(Stored items)
########

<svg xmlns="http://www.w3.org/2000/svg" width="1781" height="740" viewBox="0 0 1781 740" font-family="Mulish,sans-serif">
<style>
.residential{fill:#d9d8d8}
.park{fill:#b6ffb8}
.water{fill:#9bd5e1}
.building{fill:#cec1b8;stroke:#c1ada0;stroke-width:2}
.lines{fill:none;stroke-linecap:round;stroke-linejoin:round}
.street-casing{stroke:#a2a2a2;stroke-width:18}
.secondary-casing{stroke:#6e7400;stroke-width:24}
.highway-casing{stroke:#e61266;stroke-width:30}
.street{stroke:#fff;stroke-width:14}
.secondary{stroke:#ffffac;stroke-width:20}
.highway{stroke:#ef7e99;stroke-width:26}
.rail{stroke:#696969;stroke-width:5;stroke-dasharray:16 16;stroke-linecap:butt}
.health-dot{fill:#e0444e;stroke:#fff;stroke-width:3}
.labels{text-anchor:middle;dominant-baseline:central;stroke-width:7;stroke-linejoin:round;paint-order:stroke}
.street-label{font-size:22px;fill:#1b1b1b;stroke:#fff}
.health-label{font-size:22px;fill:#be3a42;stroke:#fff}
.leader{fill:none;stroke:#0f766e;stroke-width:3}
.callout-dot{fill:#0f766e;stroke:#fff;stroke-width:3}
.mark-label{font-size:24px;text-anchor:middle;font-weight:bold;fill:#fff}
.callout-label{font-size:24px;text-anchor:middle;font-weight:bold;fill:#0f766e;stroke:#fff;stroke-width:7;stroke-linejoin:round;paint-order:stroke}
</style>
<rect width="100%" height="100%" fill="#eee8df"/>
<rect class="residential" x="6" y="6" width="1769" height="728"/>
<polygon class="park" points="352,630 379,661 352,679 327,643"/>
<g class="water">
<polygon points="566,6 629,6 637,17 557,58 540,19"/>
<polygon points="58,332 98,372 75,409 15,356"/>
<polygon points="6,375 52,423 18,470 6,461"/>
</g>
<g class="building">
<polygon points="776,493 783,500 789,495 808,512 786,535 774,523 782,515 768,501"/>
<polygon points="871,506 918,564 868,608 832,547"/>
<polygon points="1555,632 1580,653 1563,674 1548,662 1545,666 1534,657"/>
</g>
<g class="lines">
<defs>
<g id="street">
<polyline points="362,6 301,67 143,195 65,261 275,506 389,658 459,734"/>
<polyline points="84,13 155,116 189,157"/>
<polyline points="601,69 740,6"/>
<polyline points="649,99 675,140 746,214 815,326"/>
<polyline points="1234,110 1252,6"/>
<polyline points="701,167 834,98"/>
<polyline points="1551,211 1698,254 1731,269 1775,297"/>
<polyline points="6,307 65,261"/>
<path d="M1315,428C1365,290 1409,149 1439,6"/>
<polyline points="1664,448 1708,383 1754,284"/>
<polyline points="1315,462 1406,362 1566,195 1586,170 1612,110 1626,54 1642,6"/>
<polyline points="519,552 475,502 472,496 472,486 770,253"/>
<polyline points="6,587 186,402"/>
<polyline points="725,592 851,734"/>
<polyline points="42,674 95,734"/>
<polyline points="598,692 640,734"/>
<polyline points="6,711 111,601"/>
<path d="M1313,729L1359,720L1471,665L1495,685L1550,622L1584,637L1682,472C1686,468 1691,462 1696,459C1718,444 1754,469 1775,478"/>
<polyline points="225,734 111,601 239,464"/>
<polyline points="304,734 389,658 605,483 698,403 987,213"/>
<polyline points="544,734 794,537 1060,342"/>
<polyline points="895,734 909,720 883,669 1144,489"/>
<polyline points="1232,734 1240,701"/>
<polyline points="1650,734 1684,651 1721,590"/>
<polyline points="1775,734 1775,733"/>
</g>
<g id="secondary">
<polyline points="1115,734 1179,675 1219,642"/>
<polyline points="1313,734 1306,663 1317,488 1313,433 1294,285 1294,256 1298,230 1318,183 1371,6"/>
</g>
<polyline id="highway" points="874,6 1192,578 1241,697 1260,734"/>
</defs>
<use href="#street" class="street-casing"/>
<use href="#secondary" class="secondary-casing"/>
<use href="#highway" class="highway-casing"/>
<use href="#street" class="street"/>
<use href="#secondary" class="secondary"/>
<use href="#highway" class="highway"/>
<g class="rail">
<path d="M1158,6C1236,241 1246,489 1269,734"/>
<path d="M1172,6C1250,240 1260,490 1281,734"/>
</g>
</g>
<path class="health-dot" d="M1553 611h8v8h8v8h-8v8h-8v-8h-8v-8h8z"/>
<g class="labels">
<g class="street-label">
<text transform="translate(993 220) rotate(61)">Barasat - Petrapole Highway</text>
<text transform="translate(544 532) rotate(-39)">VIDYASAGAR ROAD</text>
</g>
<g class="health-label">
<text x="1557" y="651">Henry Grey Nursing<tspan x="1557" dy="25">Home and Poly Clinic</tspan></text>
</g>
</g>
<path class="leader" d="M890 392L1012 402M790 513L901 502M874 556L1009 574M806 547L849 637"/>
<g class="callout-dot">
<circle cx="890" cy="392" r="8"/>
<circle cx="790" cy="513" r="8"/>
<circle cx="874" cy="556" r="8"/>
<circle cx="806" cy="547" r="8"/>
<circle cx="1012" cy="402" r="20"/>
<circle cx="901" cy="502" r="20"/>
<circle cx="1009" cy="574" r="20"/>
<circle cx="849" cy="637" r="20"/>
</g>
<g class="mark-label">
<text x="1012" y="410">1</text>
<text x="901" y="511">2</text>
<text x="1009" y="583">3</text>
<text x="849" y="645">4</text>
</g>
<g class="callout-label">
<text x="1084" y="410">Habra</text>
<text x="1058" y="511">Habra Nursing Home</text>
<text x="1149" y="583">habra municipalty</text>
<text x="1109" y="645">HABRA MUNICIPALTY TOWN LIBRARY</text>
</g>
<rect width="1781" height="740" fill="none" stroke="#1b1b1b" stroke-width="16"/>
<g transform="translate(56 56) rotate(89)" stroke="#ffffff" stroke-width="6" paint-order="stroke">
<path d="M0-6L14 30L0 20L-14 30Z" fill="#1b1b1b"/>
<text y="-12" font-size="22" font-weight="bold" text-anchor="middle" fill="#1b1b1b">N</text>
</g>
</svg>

########

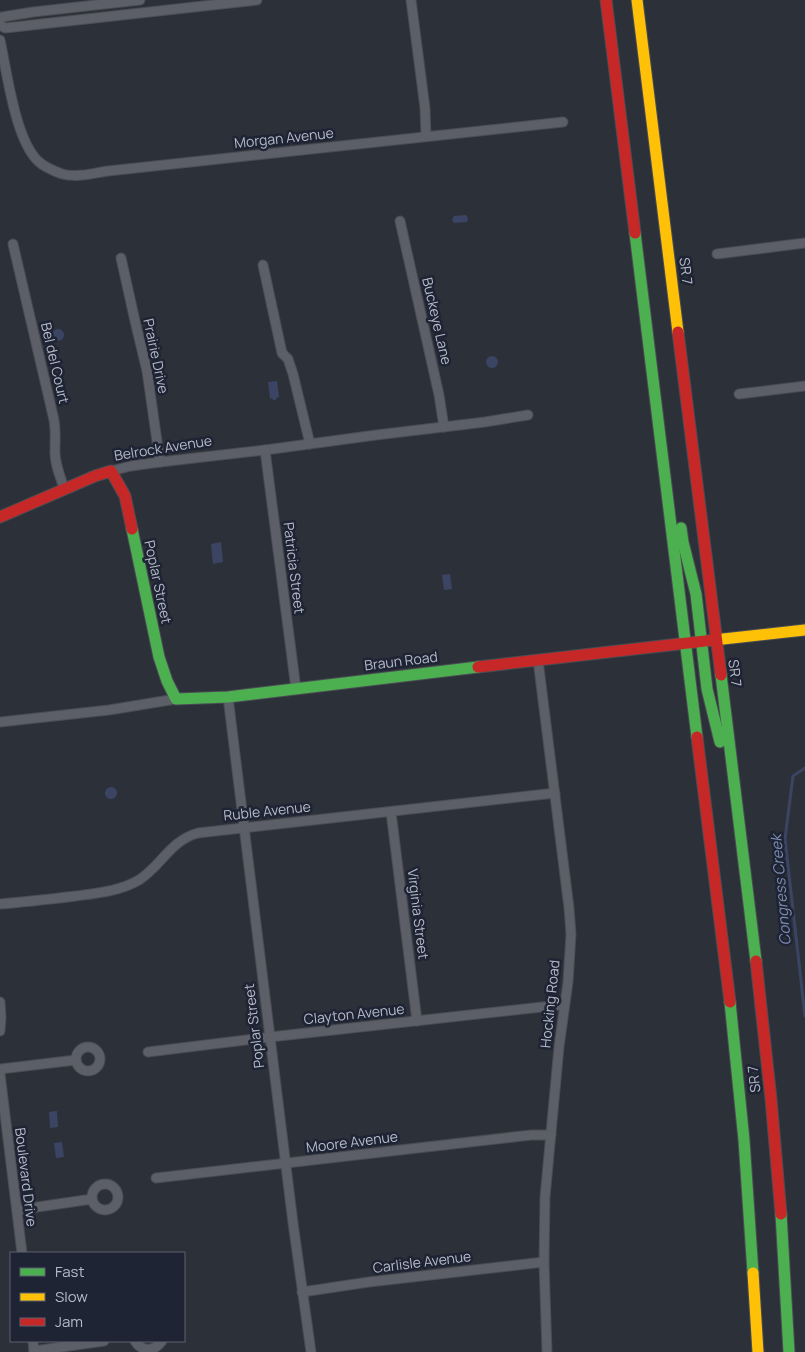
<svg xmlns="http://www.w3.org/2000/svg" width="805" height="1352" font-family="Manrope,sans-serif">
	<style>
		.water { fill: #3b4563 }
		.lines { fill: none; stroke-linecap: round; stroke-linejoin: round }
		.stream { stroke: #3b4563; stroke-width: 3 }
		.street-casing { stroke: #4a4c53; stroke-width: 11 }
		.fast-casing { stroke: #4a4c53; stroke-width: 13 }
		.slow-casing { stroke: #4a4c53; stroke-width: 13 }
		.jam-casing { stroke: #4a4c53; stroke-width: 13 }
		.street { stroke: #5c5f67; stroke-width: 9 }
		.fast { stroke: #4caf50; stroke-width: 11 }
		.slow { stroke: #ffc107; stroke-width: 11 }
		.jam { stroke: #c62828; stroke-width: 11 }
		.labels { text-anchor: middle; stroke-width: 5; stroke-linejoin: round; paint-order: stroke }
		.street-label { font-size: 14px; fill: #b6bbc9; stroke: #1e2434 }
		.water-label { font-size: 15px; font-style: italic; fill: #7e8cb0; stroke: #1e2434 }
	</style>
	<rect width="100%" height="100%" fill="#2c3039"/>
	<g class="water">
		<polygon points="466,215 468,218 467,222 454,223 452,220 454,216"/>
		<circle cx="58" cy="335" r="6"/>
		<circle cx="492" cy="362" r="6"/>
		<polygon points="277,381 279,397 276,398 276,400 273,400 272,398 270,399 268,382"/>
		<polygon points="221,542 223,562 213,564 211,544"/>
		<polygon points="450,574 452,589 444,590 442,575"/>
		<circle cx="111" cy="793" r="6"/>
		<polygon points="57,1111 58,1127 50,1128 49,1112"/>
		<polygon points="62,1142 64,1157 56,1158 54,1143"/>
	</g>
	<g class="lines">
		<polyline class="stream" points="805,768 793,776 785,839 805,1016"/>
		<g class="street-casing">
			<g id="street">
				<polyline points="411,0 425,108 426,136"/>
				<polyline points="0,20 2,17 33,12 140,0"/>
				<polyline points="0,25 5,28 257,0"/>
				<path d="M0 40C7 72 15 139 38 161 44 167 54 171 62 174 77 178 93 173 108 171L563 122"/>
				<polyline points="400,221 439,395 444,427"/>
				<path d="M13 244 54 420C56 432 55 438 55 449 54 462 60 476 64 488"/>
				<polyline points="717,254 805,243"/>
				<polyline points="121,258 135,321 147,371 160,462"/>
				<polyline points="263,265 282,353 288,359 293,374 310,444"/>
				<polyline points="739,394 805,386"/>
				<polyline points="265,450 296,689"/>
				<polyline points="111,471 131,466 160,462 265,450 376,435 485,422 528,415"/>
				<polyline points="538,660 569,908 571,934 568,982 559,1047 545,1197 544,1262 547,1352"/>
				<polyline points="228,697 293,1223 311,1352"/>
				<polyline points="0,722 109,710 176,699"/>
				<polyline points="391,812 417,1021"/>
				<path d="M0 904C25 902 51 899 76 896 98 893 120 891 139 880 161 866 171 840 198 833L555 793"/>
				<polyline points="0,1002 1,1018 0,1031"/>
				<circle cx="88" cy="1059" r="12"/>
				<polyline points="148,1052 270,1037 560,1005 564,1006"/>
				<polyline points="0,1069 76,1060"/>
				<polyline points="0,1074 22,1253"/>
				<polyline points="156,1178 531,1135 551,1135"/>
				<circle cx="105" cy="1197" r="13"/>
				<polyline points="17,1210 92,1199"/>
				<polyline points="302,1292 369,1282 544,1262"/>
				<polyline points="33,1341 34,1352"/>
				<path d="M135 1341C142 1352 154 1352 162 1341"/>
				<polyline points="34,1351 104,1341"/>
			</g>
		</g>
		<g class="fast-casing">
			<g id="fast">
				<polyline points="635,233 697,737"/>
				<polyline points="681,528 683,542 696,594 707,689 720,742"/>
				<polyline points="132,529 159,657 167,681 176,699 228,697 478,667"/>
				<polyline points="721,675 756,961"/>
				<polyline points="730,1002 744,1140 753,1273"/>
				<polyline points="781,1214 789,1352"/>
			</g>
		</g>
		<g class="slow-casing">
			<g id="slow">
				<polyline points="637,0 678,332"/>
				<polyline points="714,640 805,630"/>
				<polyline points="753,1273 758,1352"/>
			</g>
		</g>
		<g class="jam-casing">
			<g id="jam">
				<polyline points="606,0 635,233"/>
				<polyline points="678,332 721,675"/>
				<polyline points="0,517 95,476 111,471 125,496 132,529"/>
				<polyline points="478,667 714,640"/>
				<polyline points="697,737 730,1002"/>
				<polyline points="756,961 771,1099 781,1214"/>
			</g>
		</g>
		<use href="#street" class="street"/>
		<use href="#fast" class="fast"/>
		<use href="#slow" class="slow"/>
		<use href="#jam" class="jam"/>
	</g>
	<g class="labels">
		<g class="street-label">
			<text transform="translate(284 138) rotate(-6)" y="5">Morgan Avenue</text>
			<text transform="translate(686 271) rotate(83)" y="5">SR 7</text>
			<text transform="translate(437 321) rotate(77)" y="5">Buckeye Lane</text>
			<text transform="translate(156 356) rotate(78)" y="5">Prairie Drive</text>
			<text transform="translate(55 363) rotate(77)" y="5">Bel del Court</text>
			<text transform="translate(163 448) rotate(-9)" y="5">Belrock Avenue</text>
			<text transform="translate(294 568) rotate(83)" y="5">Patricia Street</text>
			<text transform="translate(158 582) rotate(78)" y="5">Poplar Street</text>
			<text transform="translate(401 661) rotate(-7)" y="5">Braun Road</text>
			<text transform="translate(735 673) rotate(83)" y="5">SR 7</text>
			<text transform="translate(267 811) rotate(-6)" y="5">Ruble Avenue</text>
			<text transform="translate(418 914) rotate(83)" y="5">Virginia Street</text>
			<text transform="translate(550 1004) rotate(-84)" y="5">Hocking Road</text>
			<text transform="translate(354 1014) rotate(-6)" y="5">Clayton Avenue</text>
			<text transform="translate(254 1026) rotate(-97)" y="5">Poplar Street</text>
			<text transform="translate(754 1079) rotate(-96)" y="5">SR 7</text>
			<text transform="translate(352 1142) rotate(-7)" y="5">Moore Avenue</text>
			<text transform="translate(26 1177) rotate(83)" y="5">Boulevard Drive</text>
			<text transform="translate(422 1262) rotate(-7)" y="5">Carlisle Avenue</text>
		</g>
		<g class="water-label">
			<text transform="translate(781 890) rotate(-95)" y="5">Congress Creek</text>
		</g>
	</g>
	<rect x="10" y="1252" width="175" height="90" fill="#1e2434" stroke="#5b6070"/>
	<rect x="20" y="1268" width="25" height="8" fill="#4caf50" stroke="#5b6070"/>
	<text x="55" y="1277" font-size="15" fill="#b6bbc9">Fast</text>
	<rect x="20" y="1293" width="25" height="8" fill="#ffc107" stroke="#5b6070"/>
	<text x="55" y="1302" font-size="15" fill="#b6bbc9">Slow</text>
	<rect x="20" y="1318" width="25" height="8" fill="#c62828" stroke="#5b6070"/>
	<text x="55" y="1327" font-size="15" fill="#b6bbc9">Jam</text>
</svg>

########

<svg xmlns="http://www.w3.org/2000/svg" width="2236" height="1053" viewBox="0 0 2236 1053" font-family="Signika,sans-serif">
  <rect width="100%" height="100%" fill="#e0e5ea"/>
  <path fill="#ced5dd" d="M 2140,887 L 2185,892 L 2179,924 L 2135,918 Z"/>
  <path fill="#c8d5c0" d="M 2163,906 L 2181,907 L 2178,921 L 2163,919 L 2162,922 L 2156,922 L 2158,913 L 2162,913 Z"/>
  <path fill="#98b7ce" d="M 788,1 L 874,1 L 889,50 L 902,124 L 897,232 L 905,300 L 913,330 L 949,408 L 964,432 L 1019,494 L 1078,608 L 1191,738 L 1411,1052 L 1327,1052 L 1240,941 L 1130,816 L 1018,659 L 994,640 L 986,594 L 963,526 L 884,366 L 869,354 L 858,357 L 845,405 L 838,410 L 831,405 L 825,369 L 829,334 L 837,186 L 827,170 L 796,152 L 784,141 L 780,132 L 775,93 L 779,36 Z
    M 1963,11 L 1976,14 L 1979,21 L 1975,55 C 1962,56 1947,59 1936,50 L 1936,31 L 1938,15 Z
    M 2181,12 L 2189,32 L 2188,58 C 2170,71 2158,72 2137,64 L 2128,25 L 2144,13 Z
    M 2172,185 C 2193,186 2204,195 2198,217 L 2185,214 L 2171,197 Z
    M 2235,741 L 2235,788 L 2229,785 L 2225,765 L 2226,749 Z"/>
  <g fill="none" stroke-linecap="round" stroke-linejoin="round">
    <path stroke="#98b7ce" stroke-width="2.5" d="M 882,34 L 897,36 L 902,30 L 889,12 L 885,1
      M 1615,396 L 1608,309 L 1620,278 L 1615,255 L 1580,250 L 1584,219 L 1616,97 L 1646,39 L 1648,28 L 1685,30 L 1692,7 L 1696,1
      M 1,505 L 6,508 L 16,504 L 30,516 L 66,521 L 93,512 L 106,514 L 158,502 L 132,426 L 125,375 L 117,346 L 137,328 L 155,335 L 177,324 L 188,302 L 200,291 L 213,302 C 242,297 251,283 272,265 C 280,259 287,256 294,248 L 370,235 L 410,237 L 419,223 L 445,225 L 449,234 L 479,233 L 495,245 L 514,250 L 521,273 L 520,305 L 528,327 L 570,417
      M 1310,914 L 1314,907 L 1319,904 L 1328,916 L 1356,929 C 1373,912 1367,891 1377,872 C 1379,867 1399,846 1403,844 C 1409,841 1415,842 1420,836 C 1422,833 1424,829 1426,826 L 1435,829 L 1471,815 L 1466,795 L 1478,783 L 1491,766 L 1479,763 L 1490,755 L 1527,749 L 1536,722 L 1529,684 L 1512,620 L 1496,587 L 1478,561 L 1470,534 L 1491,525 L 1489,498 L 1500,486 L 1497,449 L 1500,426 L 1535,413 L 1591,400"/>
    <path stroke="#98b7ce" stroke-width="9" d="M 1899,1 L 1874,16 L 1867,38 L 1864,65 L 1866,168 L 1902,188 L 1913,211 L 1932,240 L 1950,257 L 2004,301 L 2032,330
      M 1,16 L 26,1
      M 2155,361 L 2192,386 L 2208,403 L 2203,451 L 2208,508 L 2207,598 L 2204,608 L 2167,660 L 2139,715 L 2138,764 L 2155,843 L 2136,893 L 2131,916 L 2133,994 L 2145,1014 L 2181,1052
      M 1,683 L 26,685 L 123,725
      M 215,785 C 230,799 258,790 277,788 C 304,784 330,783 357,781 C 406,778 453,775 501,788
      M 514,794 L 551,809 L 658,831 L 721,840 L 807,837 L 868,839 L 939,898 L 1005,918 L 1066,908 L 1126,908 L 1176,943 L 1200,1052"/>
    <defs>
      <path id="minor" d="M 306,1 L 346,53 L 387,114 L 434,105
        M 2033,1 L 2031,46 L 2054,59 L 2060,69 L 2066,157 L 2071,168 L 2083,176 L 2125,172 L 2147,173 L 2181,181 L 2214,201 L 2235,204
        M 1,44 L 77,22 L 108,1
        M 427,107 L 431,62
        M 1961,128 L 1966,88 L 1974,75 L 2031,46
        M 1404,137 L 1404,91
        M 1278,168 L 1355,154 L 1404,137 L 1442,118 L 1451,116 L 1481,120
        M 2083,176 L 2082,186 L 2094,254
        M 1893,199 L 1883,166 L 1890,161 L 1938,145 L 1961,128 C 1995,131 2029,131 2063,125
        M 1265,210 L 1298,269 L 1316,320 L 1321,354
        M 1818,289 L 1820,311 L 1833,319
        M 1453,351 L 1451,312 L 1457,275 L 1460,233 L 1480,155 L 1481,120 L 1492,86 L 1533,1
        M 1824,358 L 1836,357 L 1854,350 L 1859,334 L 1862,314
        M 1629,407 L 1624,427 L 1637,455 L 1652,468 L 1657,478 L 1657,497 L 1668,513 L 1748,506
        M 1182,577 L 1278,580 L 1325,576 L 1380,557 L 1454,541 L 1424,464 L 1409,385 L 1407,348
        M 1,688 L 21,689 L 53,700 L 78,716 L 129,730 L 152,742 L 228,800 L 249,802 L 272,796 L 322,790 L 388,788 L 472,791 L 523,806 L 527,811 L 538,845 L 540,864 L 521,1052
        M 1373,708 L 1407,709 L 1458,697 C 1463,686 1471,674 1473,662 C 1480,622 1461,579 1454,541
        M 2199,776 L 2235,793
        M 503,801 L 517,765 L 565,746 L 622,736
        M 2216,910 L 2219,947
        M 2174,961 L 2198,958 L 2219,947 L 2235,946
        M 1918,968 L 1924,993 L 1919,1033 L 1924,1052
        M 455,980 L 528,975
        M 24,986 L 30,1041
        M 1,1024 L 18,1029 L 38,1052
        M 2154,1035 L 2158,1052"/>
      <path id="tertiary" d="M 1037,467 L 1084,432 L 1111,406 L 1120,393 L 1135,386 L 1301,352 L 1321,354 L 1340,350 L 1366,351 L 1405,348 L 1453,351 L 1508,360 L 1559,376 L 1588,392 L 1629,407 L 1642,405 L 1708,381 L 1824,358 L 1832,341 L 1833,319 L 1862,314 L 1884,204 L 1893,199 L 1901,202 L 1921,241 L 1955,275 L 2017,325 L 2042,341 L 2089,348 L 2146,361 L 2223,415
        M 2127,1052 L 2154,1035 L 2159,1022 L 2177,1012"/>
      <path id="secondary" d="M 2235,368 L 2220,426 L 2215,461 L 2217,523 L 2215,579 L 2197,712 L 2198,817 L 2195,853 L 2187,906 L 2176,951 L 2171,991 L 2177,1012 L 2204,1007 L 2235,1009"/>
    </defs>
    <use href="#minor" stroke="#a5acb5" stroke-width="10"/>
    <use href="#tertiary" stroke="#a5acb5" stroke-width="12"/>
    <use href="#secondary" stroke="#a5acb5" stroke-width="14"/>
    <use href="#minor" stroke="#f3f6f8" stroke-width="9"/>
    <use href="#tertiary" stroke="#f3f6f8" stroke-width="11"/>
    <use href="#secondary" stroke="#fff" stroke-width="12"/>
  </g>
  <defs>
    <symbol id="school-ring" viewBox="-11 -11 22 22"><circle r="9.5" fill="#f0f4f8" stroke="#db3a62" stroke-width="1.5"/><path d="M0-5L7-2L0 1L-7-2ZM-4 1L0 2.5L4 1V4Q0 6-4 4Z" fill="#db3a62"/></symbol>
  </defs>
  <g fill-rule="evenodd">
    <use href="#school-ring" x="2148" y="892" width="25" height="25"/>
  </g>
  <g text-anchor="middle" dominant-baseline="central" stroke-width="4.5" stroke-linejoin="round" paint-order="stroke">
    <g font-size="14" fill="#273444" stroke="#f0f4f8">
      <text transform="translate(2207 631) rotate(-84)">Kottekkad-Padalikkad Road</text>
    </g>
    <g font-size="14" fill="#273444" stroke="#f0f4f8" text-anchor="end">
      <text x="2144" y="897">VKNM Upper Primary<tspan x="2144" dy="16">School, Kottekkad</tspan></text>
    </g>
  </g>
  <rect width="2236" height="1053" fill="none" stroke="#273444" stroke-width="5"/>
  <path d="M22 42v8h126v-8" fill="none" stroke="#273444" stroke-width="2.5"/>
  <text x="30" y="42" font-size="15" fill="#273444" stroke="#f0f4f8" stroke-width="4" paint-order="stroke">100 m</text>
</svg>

########

### The problem
Reproduce, word for word and in full, only the lines above that start at the line with "M 2181,12 L" and run through the line with "889,12 L 885,1", both ends included.

### Finished exercise
    M 2181,12 L 2189,32 L 2188,58 C 2170,71 2158,72 2137,64 L 2128,25 L 2144,13 Z
    M 2172,185 C 2193,186 2204,195 2198,217 L 2185,214 L 2171,197 Z
    M 2235,741 L 2235,788 L 2229,785 L 2225,765 L 2226,749 Z"/>
  <g fill="none" stroke-linecap="round" stroke-linejoin="round">
    <path stroke="#98b7ce" stroke-width="2.5" d="M 882,34 L 897,36 L 902,30 L 889,12 L 885,1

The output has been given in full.